Axis Capital says profit grew 13.8% in the first quarter to $US156 million ($197.58 million), thanks to lower expenses, higher reinsurance and investment income, and the suspension of its share repurchase program.

In January the Bermuda-based company announced it would merge with PartnerRe to create the world’s fifth-largest reinsurer, with annual gross written premium (GWP) of more than $US10 billion ($12.66 billion). However, last month Italian company Exor made a $US6.4 billion ($8.1 billion) counter-bid for PartnerRe.

The Axis share repurchase program cost $US15 million ($18.99 million) in the first quarter compared with $US179 million ($226.69 million) in the corresponding period last year.

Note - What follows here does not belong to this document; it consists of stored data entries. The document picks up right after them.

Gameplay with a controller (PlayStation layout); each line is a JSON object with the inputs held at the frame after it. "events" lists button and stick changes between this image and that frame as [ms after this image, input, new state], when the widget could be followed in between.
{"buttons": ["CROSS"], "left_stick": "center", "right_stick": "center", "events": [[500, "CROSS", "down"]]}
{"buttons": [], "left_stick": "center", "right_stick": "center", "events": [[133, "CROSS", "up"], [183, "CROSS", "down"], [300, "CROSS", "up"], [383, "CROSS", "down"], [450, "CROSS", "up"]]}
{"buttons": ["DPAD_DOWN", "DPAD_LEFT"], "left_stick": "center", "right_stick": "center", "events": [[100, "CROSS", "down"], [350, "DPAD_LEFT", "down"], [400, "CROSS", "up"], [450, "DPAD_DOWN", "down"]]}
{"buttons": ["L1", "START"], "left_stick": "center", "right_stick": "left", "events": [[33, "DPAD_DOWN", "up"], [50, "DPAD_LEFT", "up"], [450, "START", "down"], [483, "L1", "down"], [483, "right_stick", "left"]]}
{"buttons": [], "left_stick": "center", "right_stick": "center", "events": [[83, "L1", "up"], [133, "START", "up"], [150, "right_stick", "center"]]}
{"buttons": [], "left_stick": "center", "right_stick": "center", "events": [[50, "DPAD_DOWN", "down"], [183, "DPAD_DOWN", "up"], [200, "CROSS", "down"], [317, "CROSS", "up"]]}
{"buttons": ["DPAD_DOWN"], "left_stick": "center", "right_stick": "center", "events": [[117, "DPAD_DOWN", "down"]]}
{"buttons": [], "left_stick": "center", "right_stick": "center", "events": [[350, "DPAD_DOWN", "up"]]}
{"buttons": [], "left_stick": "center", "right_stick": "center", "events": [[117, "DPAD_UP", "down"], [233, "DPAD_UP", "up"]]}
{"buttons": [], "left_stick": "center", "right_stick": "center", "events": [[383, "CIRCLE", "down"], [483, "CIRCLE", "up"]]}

It has been suspended until the merger is complete.

Axis’ first-quarter GWP fell 4% to $US1.7 billion ($2.15 billion), with reinsurance premium returns down 12%. The combined operating ratio deteriorated to 94.3% from 91.9%.

Net investment income was up 10.8% to $US92 million ($116.51 million).

Total expenses dropped 9.7% in the first quarter to $US803 million ($1.01 billion).

President and CEO Albert Benchimol says diluted book value grew 3% in the quarter and by 13% over the past year, adjusted for dividends.

“Our solid underwriting results reflected low catastrophe and weather-related losses, ongoing favourable reserve development and a broadly diversified, well-constructed portfolio of risks.”

He says Axis believes the merger with PartnerRe is in the best interests of shareholders, clients, brokers and employees.